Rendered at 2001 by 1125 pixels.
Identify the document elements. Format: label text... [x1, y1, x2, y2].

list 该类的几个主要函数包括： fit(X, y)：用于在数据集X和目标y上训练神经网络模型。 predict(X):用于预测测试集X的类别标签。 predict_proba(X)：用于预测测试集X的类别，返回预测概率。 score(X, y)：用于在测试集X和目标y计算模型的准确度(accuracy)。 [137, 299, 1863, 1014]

==

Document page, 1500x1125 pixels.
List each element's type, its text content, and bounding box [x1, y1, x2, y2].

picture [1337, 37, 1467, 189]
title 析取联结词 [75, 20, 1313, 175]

--

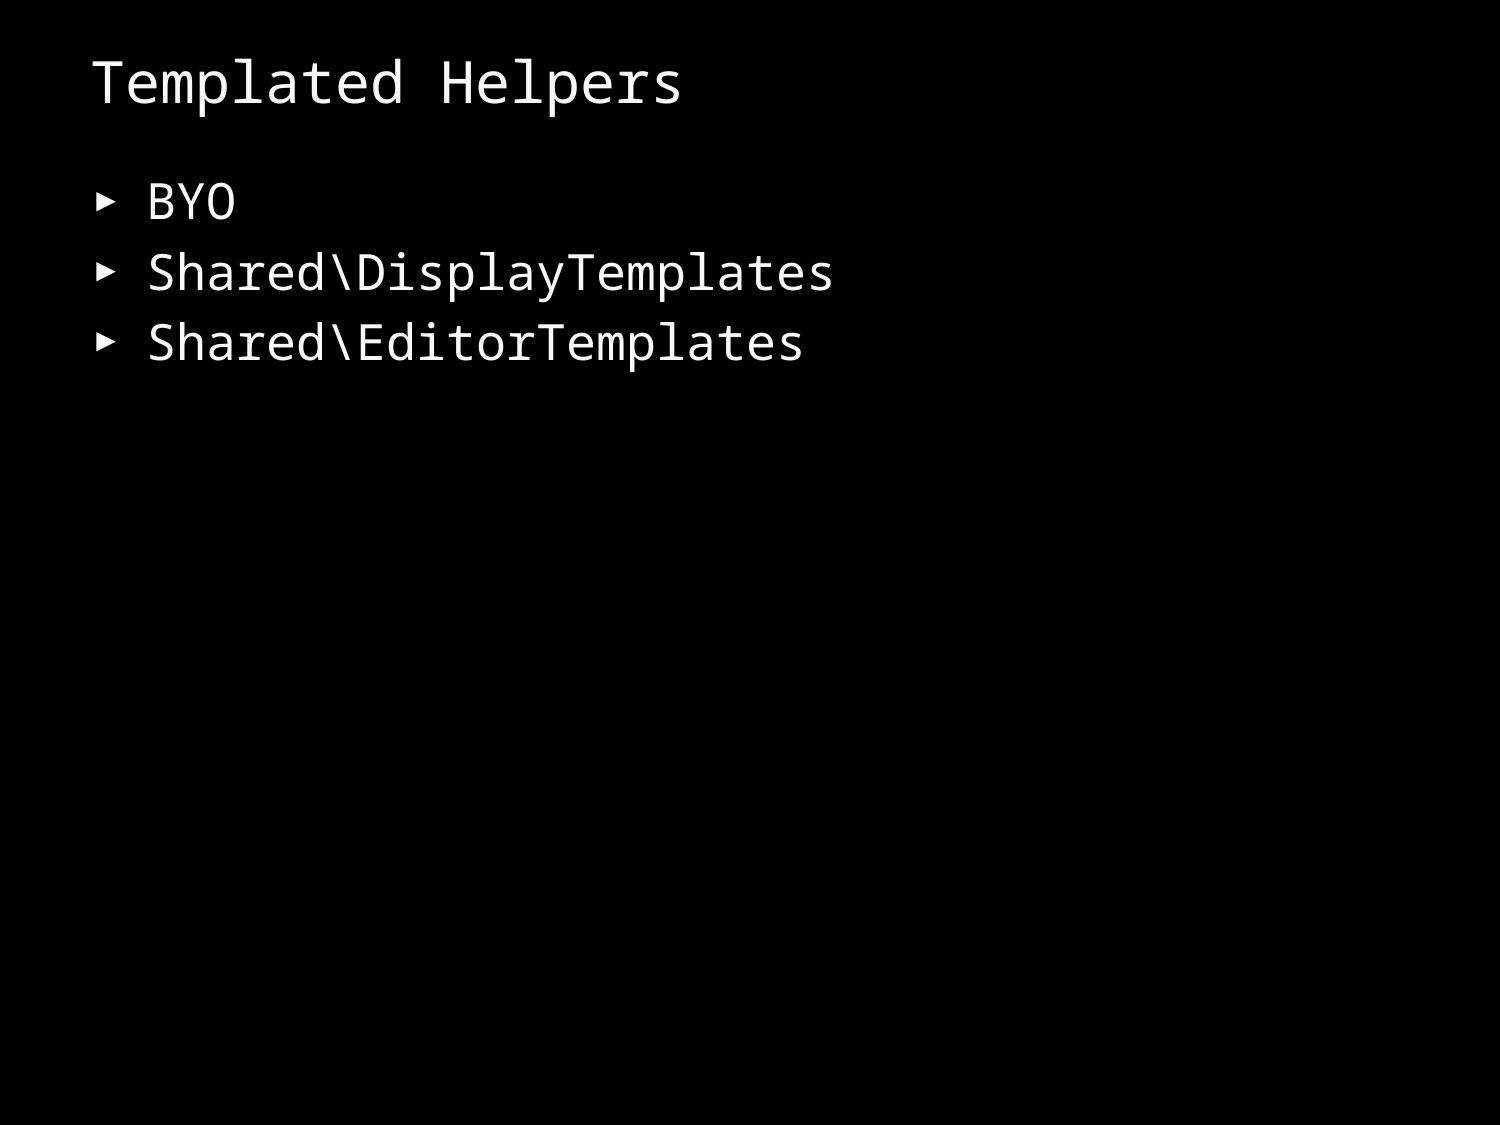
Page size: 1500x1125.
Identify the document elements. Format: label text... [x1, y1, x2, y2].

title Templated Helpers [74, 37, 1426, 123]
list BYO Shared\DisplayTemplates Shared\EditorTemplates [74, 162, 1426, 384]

HOW TO COMPLETE THIS TASK: The expected answer is a copy of each line in the records that holds the word "pixels".

YOUR RESPONSE:
Rendered at 2001 by 1125 pixels.
Document page, 1500x1125 pixels.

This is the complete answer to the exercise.